Memorias de un Niño de Posguerra

Aquellos queridos vendedores callejeros

Entre mis recuerdos infantiles de niño de la posguerra, me llegan a la memoria los recuerdos de los viejos oficios que han ido desapareciendo con el transcurso de los años, aunque quedan vestigios en nuestros días de un tiempo pasado que no es fácil que pueda volver. 

Eran hombres y mujeres que pasaban diariamente por las calles y plazas de nuestros barrios, ofreciendo unas mercancías humildes, como humilde era su forma de subsistir. Hombres y mujeres acompañados de simpáticos y abnegados borriquillos, que eran la fuerza motriz necesaria para los carros que constituían sus mercancías. Entre los vendedores callejeros y los vecinos de los distintos barrios, se acababan estableciendo unos vínculos de amistad que sobrepasaban la simple relación comercial entre vendedores y compradores. Y los vendedores acababan siendo como de la familia. 

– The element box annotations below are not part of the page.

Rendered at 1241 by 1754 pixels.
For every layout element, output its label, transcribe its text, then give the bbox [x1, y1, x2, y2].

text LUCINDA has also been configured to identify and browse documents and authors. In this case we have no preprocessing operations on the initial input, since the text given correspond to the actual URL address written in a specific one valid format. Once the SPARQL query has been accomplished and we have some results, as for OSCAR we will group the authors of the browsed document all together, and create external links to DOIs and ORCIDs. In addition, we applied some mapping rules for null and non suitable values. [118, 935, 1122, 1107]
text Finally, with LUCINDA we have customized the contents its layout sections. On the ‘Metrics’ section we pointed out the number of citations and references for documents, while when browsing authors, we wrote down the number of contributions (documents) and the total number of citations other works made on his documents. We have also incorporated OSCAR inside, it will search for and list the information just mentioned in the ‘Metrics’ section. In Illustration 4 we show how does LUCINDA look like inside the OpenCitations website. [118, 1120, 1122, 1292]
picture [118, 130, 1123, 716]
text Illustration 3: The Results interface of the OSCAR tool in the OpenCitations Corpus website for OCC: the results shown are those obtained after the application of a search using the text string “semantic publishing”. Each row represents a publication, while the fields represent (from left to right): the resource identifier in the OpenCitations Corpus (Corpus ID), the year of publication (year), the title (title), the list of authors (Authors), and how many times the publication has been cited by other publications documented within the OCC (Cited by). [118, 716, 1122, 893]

En cabeza de los viejos oficios figuraban los traperos. Un noble oficio que se ejercía desde muchos años atrás. Pero los traperos se distinguían por no ser vendedores, sino compradores. Compraban prendas que en la mayoría de los casos eran de último uso, tras una larga carrera al servicio de hombres y mujeres, de jóvenes y maduros. 

El trapero de mi barrio, como ya lo he descrito en otro lugar, iba con aire castizo con una gorrilla ajustada a cuadros, y llevaba el producto de sus transacciones en una enorme funda de colchón a rayas. A la llamada de una vecina desde un balcón, subía al piso y se iniciaba un tira y afloja sobre los precios que solía terminar en acuerdos. El trapero se despedía, y se iba voceando: “¡Trapero, hay ropa y lana vieja que vender! ¡Trapero!”.

Los traperos vivían en barrios extremos de la ciudad. Su más importante asentamiento era el entonces pueblo y después distrito de Tetuán de las Victorias, en la aproximación de lo que sería la Plaza de Castilla, y entonces donde se situaba el denominado “Hotel del negro”. Muchos traperos eran propietarios de los entonces modestos terrenos, que fueron vendiendo conforme la capital se extendía, obteniendo buenos beneficios. 

La cacharrera, por su parte, no compraba ni vendía, utilizaba la antigua costumbre del trueque, y tras vocear: “¡Cacharrera por trapos, por trapos cacharros!”, cambiaba un montón de ropa vieja por una sartén o una cacerola. 

En los calurosos veranos de la capital aparecían las botijeras, pregonando “¡Botijas y botijos finos!”. El botijo a la sombra conservaba la frescura del agua del serranito Lozoya, un agua de Madrid famosa en todo el mundo. 

Como una especie de milagro, todavía se conserva el ancestral oficio del afilador. En mi barrio actual de vez en cuando suena el silbido tradicional que anuncia la llegada del afilador, una tarea que requiere una habilidad especial, y que a lo largo del tiempo ha sido desarrollada preferentemente por gallegos. Los afiladores gallegos han traspasado, a lo largo de la historia, su presencia fuera de nuestras fronteras. Me contaba un veterano de la División Azul, que en la campaña de Rusia, entre combate y combate, aparecía un afilador surgido de no se sabe dónde, que despreciando el peligro se ofrecía a afilar los machetes de uno u otro Ejército. 

Todavía conservo en mi memoria el estribillo de una antigua canción: “Afilar, afilar, afilar, cuchillos, navajas, tijeras. Pobrecito afilador, que mala vida que lleva”.

Los viejos vendedores ambulantes, engullidos por la modernidad, van desapareciendo, pero siguen frescos en la memoria de los “niños de la posguerra”, entre los que me cuento.